About this exercise> Taking each line of the material below in turn, count those containing the string "curves". Provide the number alone.

Data block>
■ ■ ■
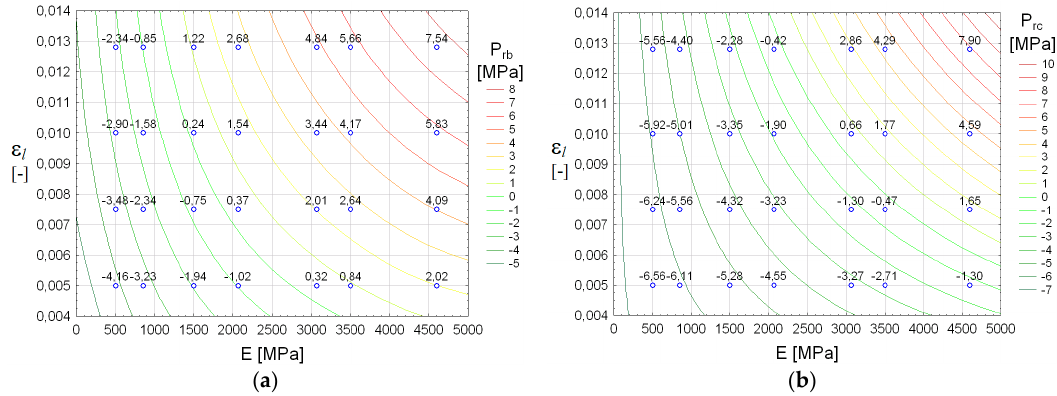
Figure 16. The variability in P rb and P rc as a function of the pressure P L for the coal from the Mannville Group basin, Lower Cretaceous, Western Canada.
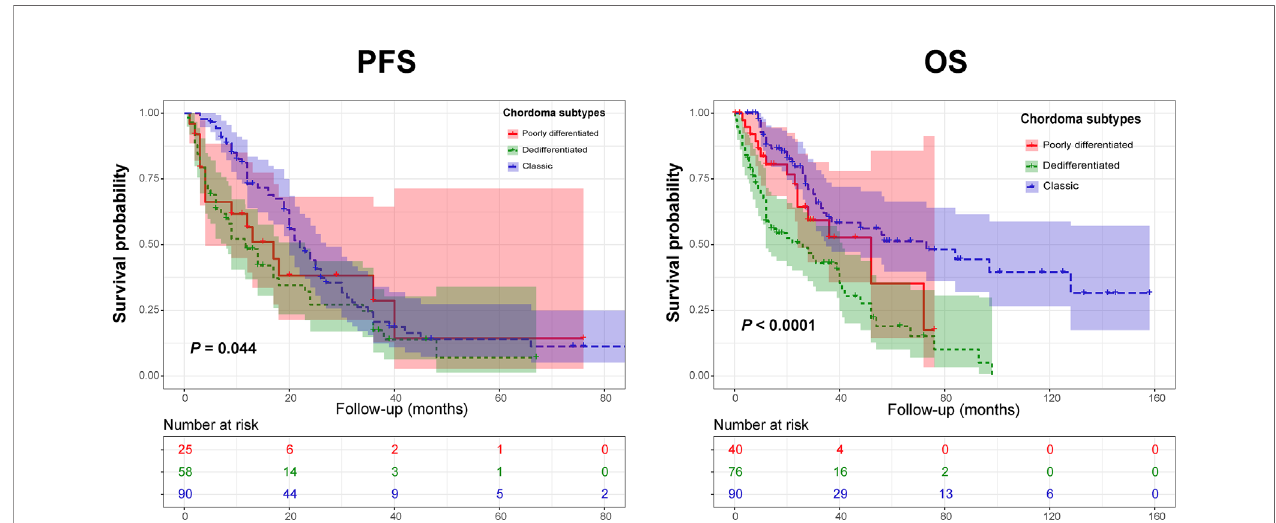
FIGURE 2 | Kaplan-Meier curves of progression-free survival ( Left ) and overall survival ( Right ) of chordoma patients strati fi ed by tumor pathology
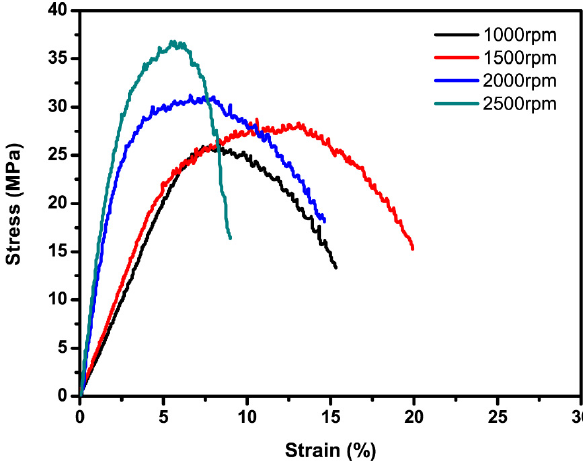
Figure 8: Tensile stress-strain curves with different rotary speeds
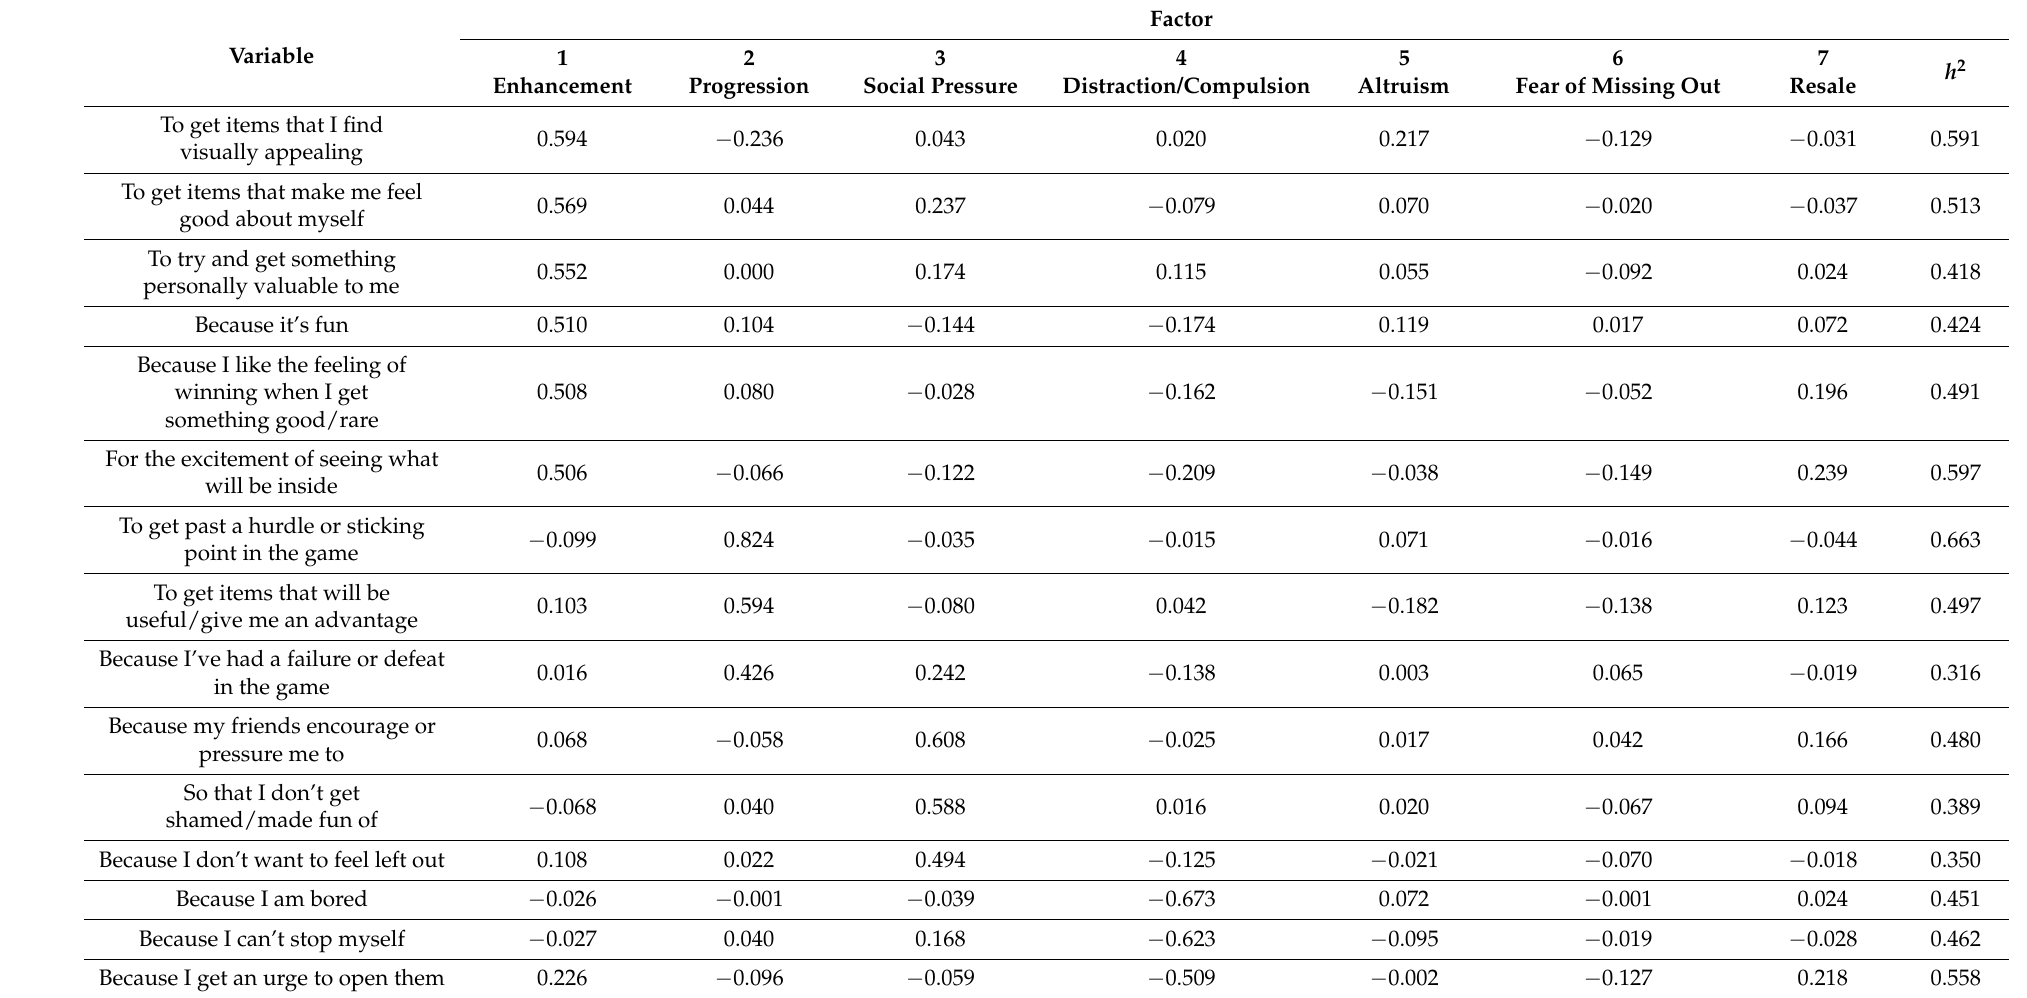
Table 3. Motivation Factor Pattern Matrix (rotated to the direct oblimin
■ ■ ■
Response to this exercise> 2